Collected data

════

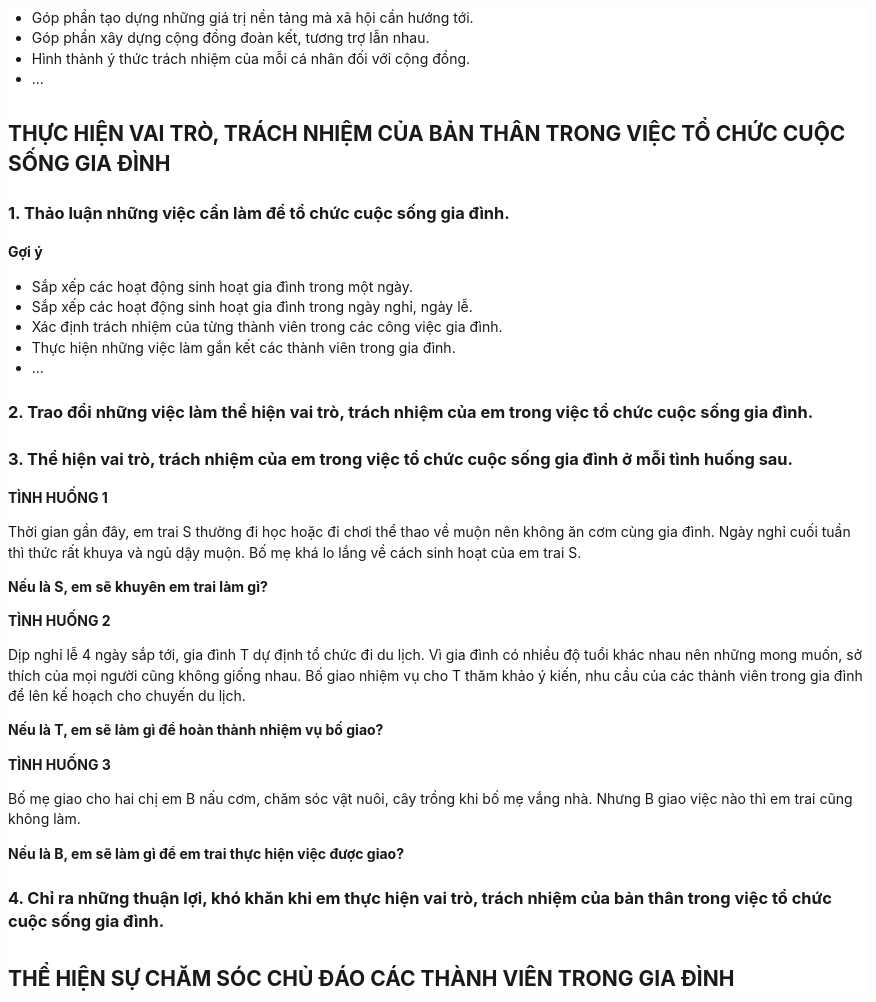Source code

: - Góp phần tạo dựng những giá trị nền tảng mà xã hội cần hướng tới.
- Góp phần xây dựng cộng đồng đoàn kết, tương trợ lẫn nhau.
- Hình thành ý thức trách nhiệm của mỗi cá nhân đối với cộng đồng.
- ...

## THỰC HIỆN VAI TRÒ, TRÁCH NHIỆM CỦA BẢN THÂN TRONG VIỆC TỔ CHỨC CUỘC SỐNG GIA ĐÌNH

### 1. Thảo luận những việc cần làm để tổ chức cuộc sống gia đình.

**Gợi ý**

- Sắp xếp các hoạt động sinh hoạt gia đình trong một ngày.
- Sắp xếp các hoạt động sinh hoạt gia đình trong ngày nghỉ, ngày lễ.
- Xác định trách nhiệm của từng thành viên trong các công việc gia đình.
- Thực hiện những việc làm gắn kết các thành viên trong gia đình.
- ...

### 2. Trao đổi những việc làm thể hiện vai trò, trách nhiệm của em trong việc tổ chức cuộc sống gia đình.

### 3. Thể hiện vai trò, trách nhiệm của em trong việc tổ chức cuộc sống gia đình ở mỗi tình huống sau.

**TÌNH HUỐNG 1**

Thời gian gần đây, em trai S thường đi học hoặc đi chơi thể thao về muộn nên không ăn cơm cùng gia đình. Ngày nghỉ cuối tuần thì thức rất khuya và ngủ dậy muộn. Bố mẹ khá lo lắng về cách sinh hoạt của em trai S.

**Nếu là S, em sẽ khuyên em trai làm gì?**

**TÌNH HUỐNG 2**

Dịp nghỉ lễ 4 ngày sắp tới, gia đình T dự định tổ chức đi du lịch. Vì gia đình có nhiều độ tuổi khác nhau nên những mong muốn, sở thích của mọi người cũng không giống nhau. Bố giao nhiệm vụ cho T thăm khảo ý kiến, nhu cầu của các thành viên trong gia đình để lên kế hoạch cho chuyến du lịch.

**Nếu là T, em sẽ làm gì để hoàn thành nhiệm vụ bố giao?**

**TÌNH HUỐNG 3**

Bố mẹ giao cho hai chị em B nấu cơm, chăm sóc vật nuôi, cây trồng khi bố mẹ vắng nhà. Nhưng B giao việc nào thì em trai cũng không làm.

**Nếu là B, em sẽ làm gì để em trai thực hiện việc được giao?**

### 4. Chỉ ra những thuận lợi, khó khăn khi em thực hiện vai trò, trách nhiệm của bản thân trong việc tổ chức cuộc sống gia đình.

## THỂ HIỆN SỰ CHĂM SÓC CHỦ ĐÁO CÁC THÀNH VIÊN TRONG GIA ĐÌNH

════

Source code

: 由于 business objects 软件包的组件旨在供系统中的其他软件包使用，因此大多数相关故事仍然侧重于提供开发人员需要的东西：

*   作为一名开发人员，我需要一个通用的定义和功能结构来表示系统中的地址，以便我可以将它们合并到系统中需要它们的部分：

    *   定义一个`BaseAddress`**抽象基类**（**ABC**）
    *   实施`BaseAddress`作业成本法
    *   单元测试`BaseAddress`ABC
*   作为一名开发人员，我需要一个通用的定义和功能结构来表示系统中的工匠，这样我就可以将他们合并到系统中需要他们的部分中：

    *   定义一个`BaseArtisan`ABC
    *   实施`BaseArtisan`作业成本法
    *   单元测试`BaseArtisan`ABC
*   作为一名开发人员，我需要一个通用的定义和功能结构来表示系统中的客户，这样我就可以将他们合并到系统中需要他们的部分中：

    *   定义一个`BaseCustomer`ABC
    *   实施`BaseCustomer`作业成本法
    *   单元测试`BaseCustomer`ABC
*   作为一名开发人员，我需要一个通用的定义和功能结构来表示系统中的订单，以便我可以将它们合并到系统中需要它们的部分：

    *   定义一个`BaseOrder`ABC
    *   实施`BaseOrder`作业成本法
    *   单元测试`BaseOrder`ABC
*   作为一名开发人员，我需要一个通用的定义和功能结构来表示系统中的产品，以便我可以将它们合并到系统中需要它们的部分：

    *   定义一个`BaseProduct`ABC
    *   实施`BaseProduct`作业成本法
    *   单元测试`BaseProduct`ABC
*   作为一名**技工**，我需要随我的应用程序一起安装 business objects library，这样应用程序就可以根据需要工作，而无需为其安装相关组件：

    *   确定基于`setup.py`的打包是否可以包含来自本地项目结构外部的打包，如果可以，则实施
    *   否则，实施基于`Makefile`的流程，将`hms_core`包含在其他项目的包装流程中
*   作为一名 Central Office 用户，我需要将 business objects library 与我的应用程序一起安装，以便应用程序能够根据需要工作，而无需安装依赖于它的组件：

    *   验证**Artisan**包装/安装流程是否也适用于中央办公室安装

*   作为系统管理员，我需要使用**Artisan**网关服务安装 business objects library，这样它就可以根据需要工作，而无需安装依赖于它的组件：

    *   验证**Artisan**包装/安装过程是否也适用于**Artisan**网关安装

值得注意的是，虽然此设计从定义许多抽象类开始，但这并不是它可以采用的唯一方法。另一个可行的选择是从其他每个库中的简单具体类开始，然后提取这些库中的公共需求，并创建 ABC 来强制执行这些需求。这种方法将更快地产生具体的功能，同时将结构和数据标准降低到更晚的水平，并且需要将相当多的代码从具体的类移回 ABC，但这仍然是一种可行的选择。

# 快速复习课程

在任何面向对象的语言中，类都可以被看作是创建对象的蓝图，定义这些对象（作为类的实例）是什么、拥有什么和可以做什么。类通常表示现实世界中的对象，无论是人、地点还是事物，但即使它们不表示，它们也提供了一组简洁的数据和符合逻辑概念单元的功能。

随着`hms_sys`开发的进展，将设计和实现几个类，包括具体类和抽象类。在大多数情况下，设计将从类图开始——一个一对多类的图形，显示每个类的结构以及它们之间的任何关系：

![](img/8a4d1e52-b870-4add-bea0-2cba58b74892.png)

════

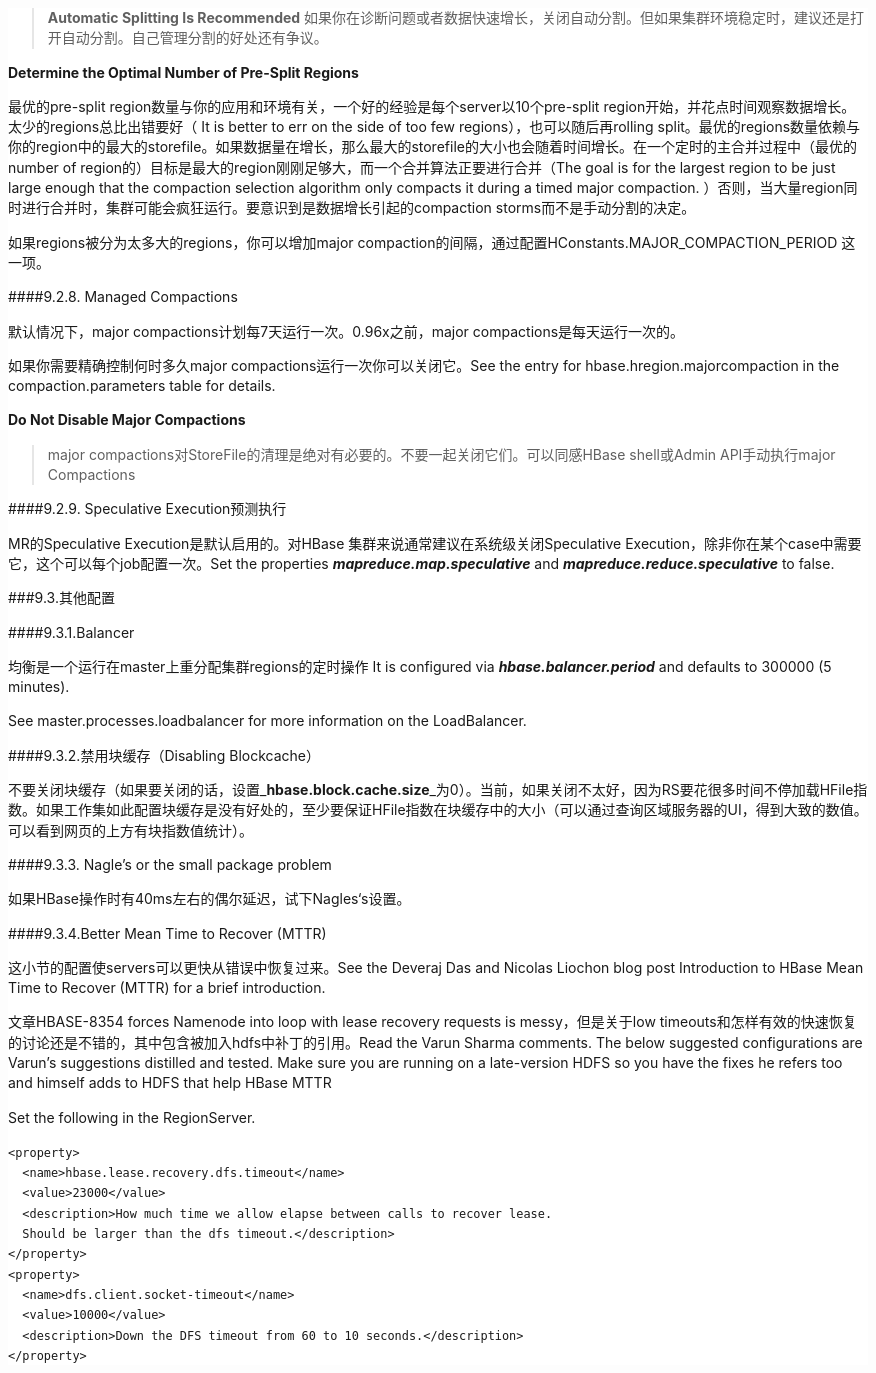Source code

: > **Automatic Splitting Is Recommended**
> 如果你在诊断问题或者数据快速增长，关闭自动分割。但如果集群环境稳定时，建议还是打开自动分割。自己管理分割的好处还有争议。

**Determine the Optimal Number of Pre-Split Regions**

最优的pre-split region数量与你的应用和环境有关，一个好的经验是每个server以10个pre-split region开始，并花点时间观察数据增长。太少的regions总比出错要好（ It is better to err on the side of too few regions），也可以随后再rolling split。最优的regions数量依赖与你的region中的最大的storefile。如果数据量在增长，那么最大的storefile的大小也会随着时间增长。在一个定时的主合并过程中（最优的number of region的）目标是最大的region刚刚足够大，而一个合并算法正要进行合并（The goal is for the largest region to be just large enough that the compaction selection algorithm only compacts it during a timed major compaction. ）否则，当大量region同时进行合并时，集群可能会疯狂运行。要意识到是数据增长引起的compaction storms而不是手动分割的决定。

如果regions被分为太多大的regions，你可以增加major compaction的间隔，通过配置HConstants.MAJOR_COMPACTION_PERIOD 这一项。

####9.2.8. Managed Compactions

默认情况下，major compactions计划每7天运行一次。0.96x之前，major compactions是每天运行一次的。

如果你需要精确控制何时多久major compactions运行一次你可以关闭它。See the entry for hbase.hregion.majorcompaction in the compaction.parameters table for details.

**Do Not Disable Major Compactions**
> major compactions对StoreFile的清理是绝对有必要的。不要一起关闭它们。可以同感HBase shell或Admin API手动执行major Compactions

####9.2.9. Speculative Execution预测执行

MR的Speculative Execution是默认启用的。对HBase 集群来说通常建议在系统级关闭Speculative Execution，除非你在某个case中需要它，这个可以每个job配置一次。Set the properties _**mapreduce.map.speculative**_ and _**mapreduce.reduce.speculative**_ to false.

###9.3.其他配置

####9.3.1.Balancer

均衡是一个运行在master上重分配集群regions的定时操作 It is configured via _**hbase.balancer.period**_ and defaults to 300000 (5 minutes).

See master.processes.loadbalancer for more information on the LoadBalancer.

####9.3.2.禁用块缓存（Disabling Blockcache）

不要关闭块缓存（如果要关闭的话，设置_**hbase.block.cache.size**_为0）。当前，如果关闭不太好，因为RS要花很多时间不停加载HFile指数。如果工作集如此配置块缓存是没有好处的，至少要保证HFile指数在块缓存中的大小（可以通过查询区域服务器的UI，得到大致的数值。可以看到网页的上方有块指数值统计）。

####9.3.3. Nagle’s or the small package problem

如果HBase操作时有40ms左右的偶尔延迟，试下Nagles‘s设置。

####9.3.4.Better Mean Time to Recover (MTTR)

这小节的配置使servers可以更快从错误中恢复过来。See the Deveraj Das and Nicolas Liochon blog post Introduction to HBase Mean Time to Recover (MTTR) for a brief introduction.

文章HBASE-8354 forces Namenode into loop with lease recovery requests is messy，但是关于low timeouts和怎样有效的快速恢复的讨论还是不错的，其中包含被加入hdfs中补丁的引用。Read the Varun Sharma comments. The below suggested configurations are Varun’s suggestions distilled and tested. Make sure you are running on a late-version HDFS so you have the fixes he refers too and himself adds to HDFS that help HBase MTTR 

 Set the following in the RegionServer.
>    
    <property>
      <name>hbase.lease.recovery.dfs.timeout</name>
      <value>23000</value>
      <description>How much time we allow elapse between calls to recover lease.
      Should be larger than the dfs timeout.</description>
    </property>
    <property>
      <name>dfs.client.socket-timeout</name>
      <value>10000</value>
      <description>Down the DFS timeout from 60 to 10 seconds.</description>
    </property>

════

* **EXERCISE BRIEF**
Beginning at the line with "不要关闭块缓存（如果要关闭的" and stopping after the line with "####9.3.4.Better Mean Time to Recover (MTTR)", please write out every line of the data above exactly and nothing else.

* **SOLUTION FOR THIS PROBLEM**
不要关闭块缓存（如果要关闭的话，设置_**hbase.block.cache.size**_为0）。当前，如果关闭不太好，因为RS要花很多时间不停加载HFile指数。如果工作集如此配置块缓存是没有好处的，至少要保证HFile指数在块缓存中的大小（可以通过查询区域服务器的UI，得到大致的数值。可以看到网页的上方有块指数值统计）。

####9.3.3. Nagle’s or the small package problem

如果HBase操作时有40ms左右的偶尔延迟，试下Nagles‘s设置。

####9.3.4.Better Mean Time to Recover (MTTR)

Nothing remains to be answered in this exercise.